<<<<
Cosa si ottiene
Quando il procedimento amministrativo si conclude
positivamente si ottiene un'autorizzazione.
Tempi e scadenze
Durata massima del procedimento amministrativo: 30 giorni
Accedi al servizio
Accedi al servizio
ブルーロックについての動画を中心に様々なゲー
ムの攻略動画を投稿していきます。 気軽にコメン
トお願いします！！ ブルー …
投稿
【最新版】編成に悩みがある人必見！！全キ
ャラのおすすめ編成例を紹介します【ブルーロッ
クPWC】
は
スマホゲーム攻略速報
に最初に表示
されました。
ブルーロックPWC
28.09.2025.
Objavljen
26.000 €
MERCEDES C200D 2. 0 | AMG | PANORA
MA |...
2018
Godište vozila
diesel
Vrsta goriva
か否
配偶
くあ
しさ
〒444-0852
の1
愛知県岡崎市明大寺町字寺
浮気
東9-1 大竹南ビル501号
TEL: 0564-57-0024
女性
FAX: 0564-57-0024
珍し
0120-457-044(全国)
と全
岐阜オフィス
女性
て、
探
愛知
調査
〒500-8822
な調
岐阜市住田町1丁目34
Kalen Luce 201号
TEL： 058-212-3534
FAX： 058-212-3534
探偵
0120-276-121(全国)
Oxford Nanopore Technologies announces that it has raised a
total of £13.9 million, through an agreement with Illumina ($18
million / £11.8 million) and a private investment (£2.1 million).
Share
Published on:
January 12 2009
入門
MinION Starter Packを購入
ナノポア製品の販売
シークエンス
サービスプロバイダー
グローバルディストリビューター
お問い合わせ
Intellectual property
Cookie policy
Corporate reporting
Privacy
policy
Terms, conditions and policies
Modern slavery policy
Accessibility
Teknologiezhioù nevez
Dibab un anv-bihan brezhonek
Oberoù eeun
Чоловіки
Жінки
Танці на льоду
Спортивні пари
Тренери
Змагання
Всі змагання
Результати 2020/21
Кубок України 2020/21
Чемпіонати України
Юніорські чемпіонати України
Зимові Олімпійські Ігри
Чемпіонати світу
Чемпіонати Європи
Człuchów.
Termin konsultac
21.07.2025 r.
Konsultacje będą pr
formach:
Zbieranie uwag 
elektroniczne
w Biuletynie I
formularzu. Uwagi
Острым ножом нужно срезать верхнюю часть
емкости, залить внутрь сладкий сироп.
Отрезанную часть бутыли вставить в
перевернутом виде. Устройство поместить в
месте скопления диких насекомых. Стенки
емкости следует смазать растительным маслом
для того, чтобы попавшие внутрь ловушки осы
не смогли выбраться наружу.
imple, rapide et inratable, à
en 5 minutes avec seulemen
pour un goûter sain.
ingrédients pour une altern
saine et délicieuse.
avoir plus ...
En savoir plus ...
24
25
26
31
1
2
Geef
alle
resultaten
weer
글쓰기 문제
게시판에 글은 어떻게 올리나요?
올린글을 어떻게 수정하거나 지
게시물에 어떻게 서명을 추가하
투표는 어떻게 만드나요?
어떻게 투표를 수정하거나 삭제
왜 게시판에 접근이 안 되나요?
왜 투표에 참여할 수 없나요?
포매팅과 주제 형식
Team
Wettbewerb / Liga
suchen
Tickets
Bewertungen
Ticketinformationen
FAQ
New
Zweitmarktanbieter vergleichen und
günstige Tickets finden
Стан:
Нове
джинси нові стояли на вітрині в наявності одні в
>>>>
Each line that holds the word "часть" should be extracted from the records.

Острым ножом нужно срезать верхнюю часть
Отрезанную часть бутыли вставить в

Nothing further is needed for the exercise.